LIBUSSA’S JUDGMENT.[1]

******

Ev’ry father in his household ruleth;
“Men should till, and clothes be made by women:
“If the household’s head be gone, the children
“Rule together jointly the possessions,

  1. This is the oldest and at the same time one of the most remarkable monuments of Bohemian poësy. It celebrates an historical contest between two Lechs (see Note C), (in this poem the brothers Chrudos and Stiaglaw, sons of Klen, of the family of Tetva the Popelide,) which occasioned Libussa, owing to the insults she then received, to select Przemysl the Manly for her husband, and give up to him the government of the country.
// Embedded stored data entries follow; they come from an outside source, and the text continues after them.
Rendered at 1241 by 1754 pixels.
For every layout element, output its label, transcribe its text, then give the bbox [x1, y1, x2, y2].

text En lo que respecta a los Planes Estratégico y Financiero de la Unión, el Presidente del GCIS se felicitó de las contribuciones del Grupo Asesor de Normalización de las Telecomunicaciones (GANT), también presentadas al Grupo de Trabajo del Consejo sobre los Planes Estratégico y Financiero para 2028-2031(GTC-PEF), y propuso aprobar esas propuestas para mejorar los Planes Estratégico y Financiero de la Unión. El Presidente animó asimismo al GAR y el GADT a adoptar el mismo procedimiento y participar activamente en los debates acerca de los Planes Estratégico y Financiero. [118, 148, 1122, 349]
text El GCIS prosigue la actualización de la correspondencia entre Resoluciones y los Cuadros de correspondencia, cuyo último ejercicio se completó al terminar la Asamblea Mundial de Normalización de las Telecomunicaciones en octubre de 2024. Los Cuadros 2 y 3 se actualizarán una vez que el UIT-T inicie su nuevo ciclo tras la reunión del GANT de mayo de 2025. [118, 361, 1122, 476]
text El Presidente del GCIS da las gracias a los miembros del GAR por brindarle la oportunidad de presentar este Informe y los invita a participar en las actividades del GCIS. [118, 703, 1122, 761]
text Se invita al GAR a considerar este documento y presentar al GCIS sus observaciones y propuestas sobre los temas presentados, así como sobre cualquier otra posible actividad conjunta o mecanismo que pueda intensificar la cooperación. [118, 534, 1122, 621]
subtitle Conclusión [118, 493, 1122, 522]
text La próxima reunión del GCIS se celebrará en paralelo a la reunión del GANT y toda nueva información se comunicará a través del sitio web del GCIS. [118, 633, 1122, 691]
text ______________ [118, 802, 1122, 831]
This happened at the beginning of the eighth century. The poem itself, unfortunately only a fragment, is preserved to us in a manuscript of about the end of the ninth century, which was presented to the Bohemian Museum in 1818. This poem, critically treated, with explanations of all words and the entire contents, was published in Die altesten Denkmäler der böhmischen Sprache, von P. J. Szafarzik and F. Palacky, Prag. 1840.” The first nine verses appear to be the conclusion of a Parliament (sniem), which had treated of family law and rights.